### PROBLEM TO WORK ON
Scan the records below. Copy every line in which the word "CHIẾN" appears.

### SOURCE RECORDS

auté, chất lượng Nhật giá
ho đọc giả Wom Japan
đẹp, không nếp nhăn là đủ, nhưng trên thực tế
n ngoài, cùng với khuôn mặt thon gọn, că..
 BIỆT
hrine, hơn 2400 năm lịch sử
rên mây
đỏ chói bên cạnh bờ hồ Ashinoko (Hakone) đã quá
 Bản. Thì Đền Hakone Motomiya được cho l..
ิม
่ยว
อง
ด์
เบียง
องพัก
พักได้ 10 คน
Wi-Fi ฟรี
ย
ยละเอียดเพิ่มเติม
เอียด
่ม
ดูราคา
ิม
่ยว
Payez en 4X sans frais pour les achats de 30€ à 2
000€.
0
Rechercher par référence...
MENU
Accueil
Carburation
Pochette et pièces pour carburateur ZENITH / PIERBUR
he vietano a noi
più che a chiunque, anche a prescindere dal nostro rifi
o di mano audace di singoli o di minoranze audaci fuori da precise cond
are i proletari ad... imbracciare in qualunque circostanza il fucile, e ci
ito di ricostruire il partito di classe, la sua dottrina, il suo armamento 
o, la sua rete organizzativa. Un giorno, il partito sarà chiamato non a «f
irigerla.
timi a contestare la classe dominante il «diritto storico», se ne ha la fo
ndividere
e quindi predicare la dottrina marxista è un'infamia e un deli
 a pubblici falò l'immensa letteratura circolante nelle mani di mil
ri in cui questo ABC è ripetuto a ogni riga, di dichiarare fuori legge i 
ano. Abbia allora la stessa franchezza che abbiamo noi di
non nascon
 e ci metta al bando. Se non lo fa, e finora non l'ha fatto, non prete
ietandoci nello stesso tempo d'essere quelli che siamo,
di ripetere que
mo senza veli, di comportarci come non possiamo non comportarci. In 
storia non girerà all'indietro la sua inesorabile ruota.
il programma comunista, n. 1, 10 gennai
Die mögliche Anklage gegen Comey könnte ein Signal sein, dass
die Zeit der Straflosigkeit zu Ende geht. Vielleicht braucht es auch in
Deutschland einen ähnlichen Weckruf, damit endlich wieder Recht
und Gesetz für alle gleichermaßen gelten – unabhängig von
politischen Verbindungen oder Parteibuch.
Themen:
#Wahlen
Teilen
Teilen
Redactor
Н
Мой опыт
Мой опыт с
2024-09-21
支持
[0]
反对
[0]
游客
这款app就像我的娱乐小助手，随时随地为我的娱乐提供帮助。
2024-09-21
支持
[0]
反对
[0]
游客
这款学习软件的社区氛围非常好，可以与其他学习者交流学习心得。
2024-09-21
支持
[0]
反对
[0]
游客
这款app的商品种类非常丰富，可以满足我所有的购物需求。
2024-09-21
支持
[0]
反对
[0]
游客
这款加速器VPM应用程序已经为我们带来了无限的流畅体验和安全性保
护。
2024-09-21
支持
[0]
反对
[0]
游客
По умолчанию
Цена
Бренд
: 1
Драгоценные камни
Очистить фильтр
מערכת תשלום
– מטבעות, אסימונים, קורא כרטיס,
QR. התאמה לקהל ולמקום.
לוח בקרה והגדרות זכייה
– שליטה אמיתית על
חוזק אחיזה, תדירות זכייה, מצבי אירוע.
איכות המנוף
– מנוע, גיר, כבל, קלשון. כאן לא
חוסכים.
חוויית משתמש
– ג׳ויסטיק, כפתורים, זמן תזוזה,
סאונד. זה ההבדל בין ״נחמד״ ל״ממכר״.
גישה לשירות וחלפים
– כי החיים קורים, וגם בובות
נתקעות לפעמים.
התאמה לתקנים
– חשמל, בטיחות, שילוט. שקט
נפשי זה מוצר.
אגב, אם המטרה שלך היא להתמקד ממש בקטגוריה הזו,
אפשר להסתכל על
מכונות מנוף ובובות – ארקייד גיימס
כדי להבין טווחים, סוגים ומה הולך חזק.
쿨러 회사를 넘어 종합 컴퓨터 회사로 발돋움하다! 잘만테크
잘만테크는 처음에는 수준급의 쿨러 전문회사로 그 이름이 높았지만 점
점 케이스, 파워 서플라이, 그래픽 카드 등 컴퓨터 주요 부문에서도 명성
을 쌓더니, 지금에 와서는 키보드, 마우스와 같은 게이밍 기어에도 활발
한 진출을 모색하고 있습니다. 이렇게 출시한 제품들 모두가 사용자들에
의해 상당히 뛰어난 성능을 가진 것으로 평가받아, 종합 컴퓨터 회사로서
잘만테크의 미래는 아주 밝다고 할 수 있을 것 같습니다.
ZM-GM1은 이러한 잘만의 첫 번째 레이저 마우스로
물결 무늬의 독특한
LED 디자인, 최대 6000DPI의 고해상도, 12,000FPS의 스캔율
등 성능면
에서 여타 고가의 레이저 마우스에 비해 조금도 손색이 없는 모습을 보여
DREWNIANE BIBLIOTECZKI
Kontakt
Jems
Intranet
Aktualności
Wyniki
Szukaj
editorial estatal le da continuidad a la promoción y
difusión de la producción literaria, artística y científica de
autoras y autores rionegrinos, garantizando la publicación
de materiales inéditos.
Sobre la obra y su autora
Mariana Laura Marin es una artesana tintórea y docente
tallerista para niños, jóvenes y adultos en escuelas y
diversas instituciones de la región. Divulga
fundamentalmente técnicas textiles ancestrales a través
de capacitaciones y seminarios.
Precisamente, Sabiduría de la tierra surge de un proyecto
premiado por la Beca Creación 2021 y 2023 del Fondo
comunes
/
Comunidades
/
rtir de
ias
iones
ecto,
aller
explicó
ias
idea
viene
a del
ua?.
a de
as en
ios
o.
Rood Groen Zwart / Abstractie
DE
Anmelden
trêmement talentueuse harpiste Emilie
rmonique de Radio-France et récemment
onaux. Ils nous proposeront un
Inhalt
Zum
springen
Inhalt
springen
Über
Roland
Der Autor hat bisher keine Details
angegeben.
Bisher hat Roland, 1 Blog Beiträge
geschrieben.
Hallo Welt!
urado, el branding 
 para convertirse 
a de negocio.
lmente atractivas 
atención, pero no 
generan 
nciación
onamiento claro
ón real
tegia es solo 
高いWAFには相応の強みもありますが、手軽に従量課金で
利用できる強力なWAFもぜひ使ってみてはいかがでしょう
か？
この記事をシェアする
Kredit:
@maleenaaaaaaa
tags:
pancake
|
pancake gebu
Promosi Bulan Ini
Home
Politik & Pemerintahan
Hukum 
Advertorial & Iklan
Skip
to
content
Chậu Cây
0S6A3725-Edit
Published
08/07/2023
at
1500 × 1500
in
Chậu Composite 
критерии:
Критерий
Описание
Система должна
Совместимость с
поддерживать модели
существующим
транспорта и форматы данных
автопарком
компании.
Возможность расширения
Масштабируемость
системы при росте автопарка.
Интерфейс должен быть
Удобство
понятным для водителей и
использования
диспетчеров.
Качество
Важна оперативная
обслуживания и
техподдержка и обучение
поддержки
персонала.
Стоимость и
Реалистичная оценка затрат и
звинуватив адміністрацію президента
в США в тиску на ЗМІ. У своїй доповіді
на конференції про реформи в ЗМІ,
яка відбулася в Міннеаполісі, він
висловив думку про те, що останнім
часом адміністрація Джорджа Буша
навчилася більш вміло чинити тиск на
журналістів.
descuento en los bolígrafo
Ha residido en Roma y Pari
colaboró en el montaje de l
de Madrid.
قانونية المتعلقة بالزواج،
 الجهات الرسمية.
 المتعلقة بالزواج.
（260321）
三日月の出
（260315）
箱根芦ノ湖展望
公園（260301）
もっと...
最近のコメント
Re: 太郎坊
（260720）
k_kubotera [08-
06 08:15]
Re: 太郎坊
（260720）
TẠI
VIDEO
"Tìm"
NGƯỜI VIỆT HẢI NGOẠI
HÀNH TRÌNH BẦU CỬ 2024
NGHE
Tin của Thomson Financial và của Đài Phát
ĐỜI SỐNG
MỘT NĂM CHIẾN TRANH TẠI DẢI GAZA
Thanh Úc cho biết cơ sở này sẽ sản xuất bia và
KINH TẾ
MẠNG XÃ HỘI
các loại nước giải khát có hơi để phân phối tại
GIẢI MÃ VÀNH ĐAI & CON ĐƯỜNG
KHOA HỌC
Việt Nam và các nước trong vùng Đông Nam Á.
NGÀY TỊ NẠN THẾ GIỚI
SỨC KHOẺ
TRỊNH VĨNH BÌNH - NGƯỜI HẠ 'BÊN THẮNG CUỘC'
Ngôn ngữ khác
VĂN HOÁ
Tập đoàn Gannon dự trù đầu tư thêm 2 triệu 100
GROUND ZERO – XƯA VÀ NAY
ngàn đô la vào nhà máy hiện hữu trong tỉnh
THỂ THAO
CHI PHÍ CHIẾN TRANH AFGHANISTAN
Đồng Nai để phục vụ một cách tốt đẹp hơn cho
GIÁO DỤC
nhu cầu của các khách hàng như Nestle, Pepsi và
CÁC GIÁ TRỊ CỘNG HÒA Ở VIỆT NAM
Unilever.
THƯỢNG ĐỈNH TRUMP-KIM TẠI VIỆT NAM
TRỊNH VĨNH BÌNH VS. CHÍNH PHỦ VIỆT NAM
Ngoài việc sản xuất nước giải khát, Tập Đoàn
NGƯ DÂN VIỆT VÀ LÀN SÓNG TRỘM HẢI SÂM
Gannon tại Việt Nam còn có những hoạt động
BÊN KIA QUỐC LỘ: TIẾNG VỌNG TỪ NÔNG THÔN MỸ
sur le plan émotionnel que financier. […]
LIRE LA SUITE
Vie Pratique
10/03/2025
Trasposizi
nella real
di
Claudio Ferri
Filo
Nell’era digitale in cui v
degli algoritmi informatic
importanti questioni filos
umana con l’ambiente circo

### SOLUTION TO THE PROBLEM
MỘT NĂM CHIẾN TRANH TẠI DẢI GAZA
CHI PHÍ CHIẾN TRANH AFGHANISTAN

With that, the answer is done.